Exercises:
- A) Answer each question from the Sunday talk:
(i) To which branch was the talk given?
(ii) On what day was the speaker's childhood Family Home Evening often held?
(iii) What position does Devin G. Durrant hold?
- B) Reproduce the Sunday talk word for word from "Sunday Talk: Teaching" to "to understand format.".

Sunday Talk: Teaching in the Home

Another month, another talk. This month’s topic was Elder Devin G. Durrant’s talk “Teaching in the Home.” Here’s the full text of what I said to the Belfast Branch yesterday in church.

When I hear the phrase “teaching in the home,” my first instinct is to think of the times I’ve purposefully taught my kids something one on one. Whether it’s discussing their homework habits or discussing the gospel during Family Home Evening. I’d call this the “Leave It to Beaver” approach, but something tells me that reference won’t work for nearly as many people as I’d like. Instead, let’s just say it’s the traditional method. Parents have the knowledge, and the kids all gather round to figure things out in an easy to understand format.

As an adult, I’m sure that’s how many of us wish it would happen. Some of us might even fool ourselves into believing it actually works like that. And many times, I think it does. I’ve helped my son through several of his math classes that way, and it’s how I spent time helping my daughter bolster her reading skills. But when I think back on my time growing up and what I learned from my parents, I can only come up with a handful of times where it was me sitting there with them purposefully instructing me in some area.

It’s not that we didn’t have those opportunities. I remember having Family Home Evening sporadically. Often it was on Sundays, since our family schedule was too chaotic to reliably have Monday evenings free. We’d have a lesson on some gospel aspect, but I remember almost none of those occasions. Sorry Mom and Dad.

In his talk this past general conference, Brother Devin G. Durrant, First Counselor in the General Sunday School Presidency, titled his remarks,“Teaching in the Home: A Joyful and Sacred Responsibility.” The moment he identified his topic, I had a fair idea of what areas he would touch on. Family Home Evening. Scripture Study. Family Prayer. And indeed he addressed each in turn, starting by saying “Let’s begin with family home evening, which was a high priority in the faith-filled home where I was raised. I don’t remember specific lessons taught at family home evening, but I do remember that we never missed a week. I knew what was important to my parents.”

My children won’t be able to say we never missed a week of Family Home Evening, but I hope they’ll be able to confidently state they knew what was important to my wife and me. President Hinckley counseled, “If you have any doubt about the virtue of family home evening, try it. Gather your children about you, teach them, bear testimony to them, read the scriptures together and have a good time together.”

That’s great advice. Advice I’m doing well in some areas and where I could improve in others. Sometimes I feel like my talks are intended mainly to help others, but now and then it feels like I’m working through them primarily to help myself, this time in particular. I can’t say my family has been following the conventional mode of Gospel teaching in the home. Instead, we’ve stutter stepped through a lot of false starts and short lived efforts. As I wrote this talk, I wanted to explore that more fully. Why have I never fully embraced the “read scriptures and pray every day as a family” program of the church?

Some of it might come from the way I was raised. We learn by example, and while I was born in the church and raised by righteous parents, scripture study and family prayer weren’t the cornerstones of our upbringing. Instead, the lessons I really remember are the ones that were immediately applicable. Things taught in the moment.

Dataset excerpt:
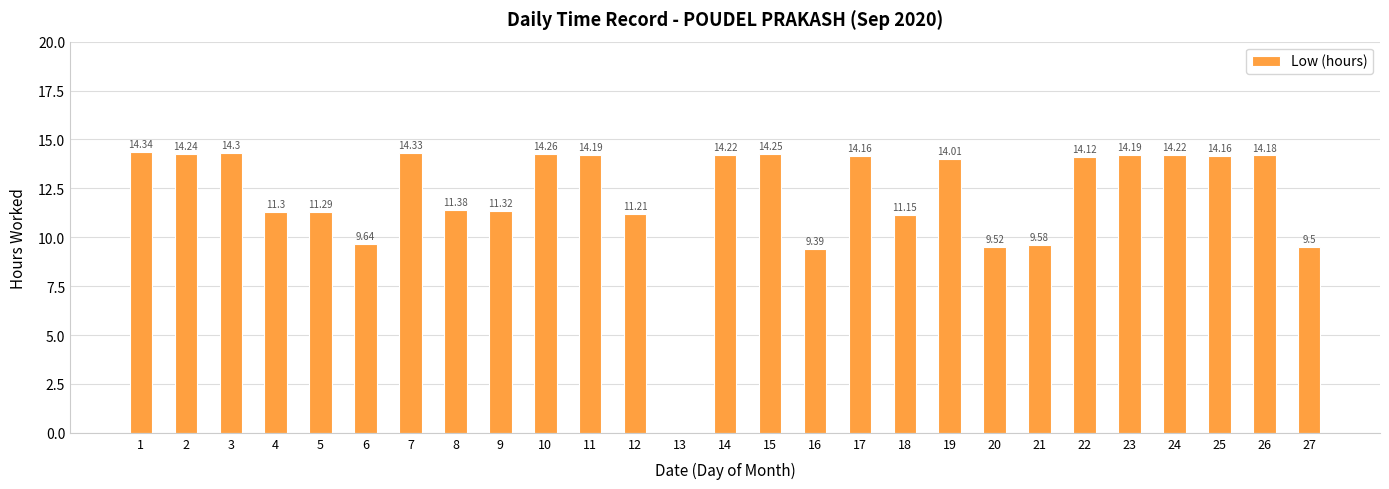

How many positive values are there?

26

Answers for this exercise:
- A)
(i) The Belfast Branch
(ii) Sunday
(iii) First Counselor in the General Sunday School Presidency

- B)
Sunday Talk: Teaching in the Home

Another month, another talk. This month’s topic was Elder Devin G. Durrant’s talk “Teaching in the Home.” Here’s the full text of what I said to the Belfast Branch yesterday in church.

When I hear the phrase “teaching in the home,” my first instinct is to think of the times I’ve purposefully taught my kids something one on one. Whether it’s discussing their homework habits or discussing the gospel during Family Home Evening. I’d call this the “Leave It to Beaver” approach, but something tells me that reference won’t work for nearly as many people as I’d like. Instead, let’s just say it’s the traditional method. Parents have the knowledge, and the kids all gather round to figure things out in an easy to understand format.